The proposed construction at 52 James Street is located in the city’s oldest historic district, which has suffered a rash of demolitions since 1975. The neighborhood became one of the state’s most endangered places, which is ironic, as the resident who founded the commission, Donald Dust, lived at 21 James Street.
The final design by local firm Brick City Reconstruction incorporated a number of historic features, such as a mansard roof, recessed doorway with a transom, and bay windows that meet the property line. A preservation commissioner praised both the final renderings as well as the architect’s cooperation with the neighborhood.

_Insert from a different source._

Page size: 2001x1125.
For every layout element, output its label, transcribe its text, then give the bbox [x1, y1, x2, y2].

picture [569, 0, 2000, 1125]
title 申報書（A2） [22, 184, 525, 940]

“This is just an example of, when a developer works with the community, what can be achieved,” said Commissioner Nicaury Miller. “I think this is really a positive move towards showing other developers how they need to cooperate with those in the neighborhood.”
In light of recent news, it is possible to interpret Commissioner Miller’s praise as a backhanded commentary on the neighborhood’s battle with another developer. A 45-story skyscraper nicknamed the Arc Tower has drawn the ire of James Street residents for its out-of-scale design and the developer’s unwillingness to cooperate with the neighborhood stakeholders.
In fact, Commissioner Frederica Bey accused the developer, whose name is still unknown, of lying about meeting with the local community. Then, when the meeting finally took place on Zoom, Tammy Hollaway, president of James Street Homeowners Association, said the developer never turned on their camera.
“The difference between a good developer and one that’s unacceptable for our neighborhood is their willingness to value community development within their proposed project,” Hollaway told Jersey Digs. “This includes site location, design, materials, functionality of the building, and its impact on adjacent properties and communities.”
Another development on the western end of James Street was approved by the Zoning Board last year. A five-story condominium building with Victorian-inspired accents like a brick facade and mansard roof will contribute to the “assimilation” of the historic streetscape that Hollaway advocates for.
“It may sound like a nuisance for some or a burden by some developers but this is a very important standard for equitable development, community development, and improvement,” Hollaway said.